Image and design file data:
------------------------------------------------------------------------
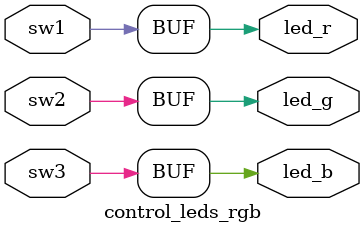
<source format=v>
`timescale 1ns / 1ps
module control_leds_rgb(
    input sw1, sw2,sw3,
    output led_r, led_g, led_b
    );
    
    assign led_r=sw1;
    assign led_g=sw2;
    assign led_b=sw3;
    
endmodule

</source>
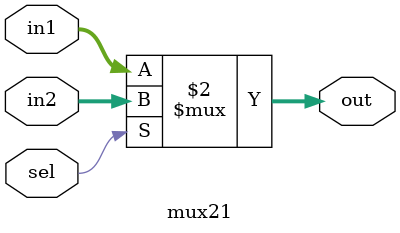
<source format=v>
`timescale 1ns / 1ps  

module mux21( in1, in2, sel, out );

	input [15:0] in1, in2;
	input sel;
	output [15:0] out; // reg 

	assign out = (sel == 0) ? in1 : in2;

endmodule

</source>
------------------------------------------------------------------------
Your copy of the data above should match it exactly, apart from the images.

> _ANSWER BELOW_
<source format=v>
`timescale 1ns / 1ps
module control_leds_rgb(
    input sw1, sw2,sw3,
    output led_r, led_g, led_b
    );
    
    assign led_r=sw1;
    assign led_g=sw2;
    assign led_b=sw3;
    
endmodule

</source>
<source format=v>
`timescale 1ns / 1ps  

module mux21( in1, in2, sel, out );

	input [15:0] in1, in2;
	input sel;
	output [15:0] out; // reg 

	assign out = (sel == 0) ? in1 : in2;

endmodule

</source>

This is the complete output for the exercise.